Here’s a follow-up to Mike’s training adventures….
My big race for the year at Vineman 70.3 is in the books and I thought it would be a good time to reflect on what made it a successful race for me. Most everyone that toes the starting line at a big race has put in countless hours of preparation and training, almost everyone is fit. So why do some people cross the finish line going strong and feeling the adrenaline rush after hours in the heat while others seem to fade into ‘race-day oblivion’ somewhere along the way and struggle to just keep going? The answer to this lies in race-day plans for both pacing and fueling.
Many athletes train hard but feel disappointed with their race performance. They often talk about being on-pace for a certain time goal but then something happens and they miss it. The reality is that they were never really on pace for that goal time, they were on pace to blow-up. Your pace is dictated by dividing up your finishing time, not your time based on effort on the front half of a race. Ignoring the basic science behind pacing and fueling will lead to great starts and lackluster finishes.
If you’ve read my previous blog postings, you know that I’m an advocate of blood-lactate/Vo2 Max testing at the TRIO Lab early in the training process. This is essential to establish proper training zones for your chosen effort monitor, be it heart-rate, power, or pace. These training zones are also immensely important in establishing race pacing, especially in long course racing. Perceived rate of exertion, as I’ve written before, is a poor measure of effort especially over a long course race or training session. To make it simple, your effort on the swim & bike portions of a 70.3 race must allow you to run a solid half-marathon off the bike. This sounds simple, but the temptation to go harder on the bike, especially if it’s your strength is often the demise of athletes. Establish the exact parameters of effort for the bike based on your training zones before the race and stick to the plan. For me, in a 70.3 race, this means keeping my Polar heart rate monitor registered between 143-156 BPM on the bike and 159-165 BPM for most of the run. If I do that I will maximize my fitness, if I don’t I will suffer more than necessary & blow-up. Those are still hard efforts at or above lactate threshold for most of the race.
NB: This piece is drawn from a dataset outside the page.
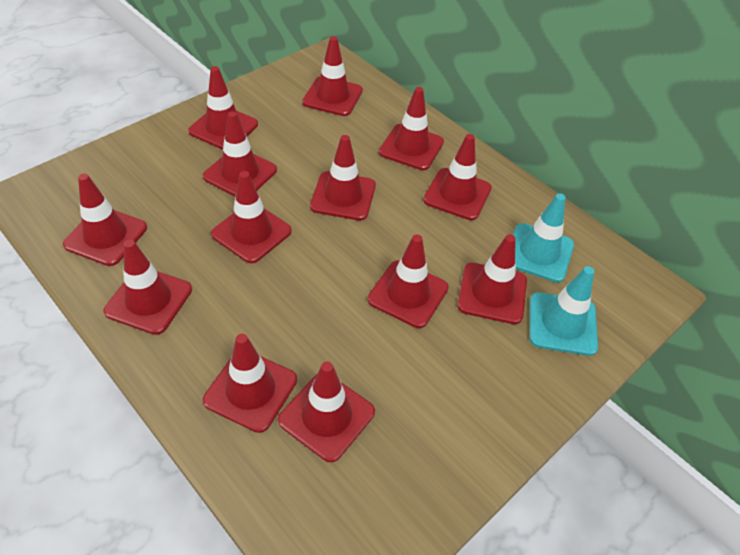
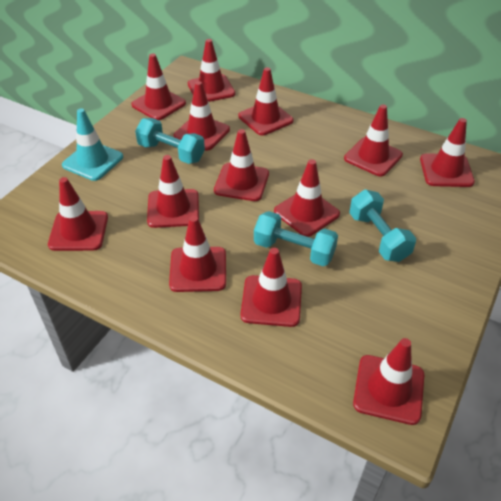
turquoise dumbbell: none = 0 -> [135,118,205,164] [254,211,338,266] [349,190,416,262] = 3
turquoise traffic cone: [513,193,574,283] [529,266,598,356] = 2 -> [62,108,123,181] = 1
The same goes with race day nutrition. First of all, eat breakfast, a real breakfast with carbs, protein and fat. Most of us need between 200-400 calories per hour during hard racing. During long training rides, I gobble up Bonk Breaker Bars because they provide me with some protein and fat, which stimulates the fat-burning metabolic system. (Yes, eating fat encourages the body to use stored fat as energy. Don’t argue this one with me or I’ll have Coach Gareth open up a can of sports-science-whup-ass on you.) However, during races, I prefer Gu Roctane gels with water due to the quicker rate of absorption and mucho caffeine. Typically on the bike I like to have a bottle of plain water and a bottle of FLUID Performance sports drink. I bring gels on the run and use the aid stations. People obsess about their hydration, just drink when you are thirsty and you’ll be fine. During hot races, or for super-salty sweaters, supplementing w/ some Salt Stick tabs during training/racing is a good idea too. Keep it simple, just get the calories in and keep going. I also keep some ibuprofen with me in case things start hurting.
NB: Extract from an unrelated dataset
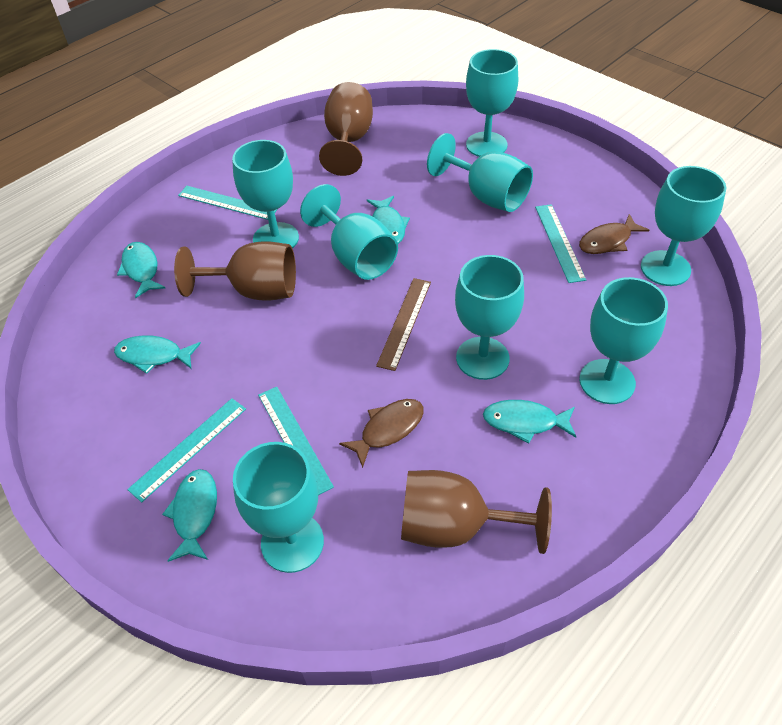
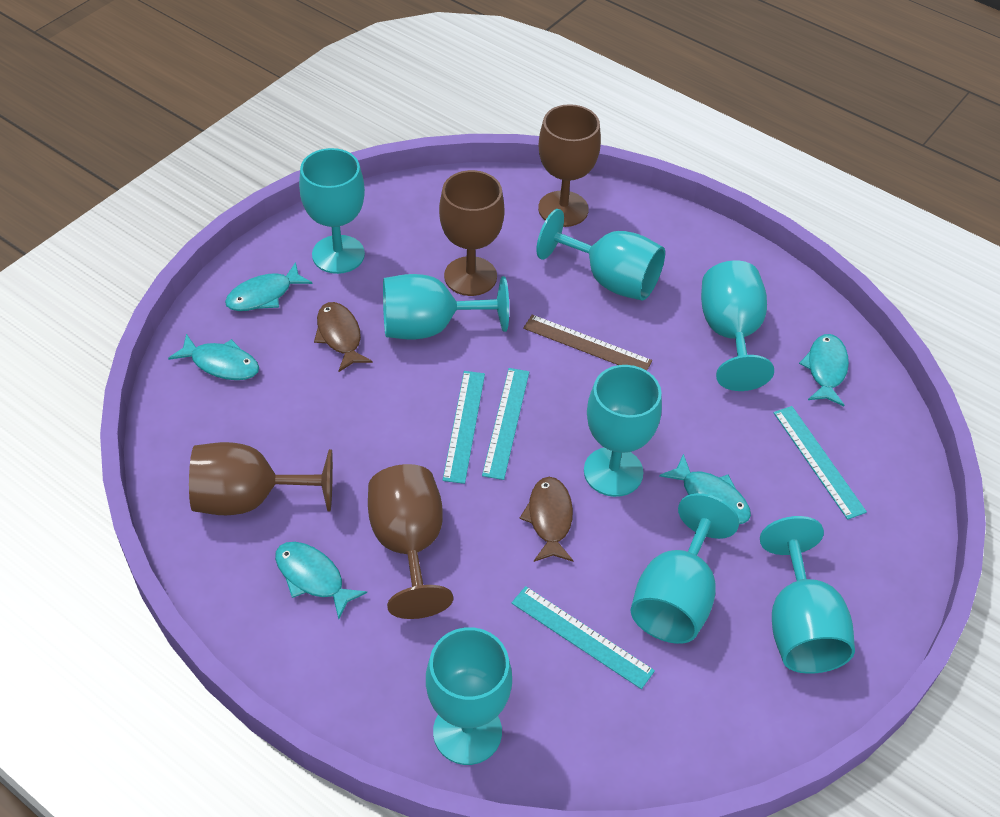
brown goblet: [174,241,296,301] [319,82,373,176] [401,470,552,554] = 3 -> [189,442,333,515] [368,464,453,619] [439,170,505,296] [538,104,601,227] = 4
In the end, everyone that is pushing on race day will suffer on the course. Most everyone will cramp or get pain in some muscle/ligament/joint during the day. If your pacing and nutrition are dialed in, you can power through the normal aches and pains to find yourself at the finish line feeling proud and ready to drink some beer with loved ones. If you pace poorly or neglect the calories, you will be in the hurt box.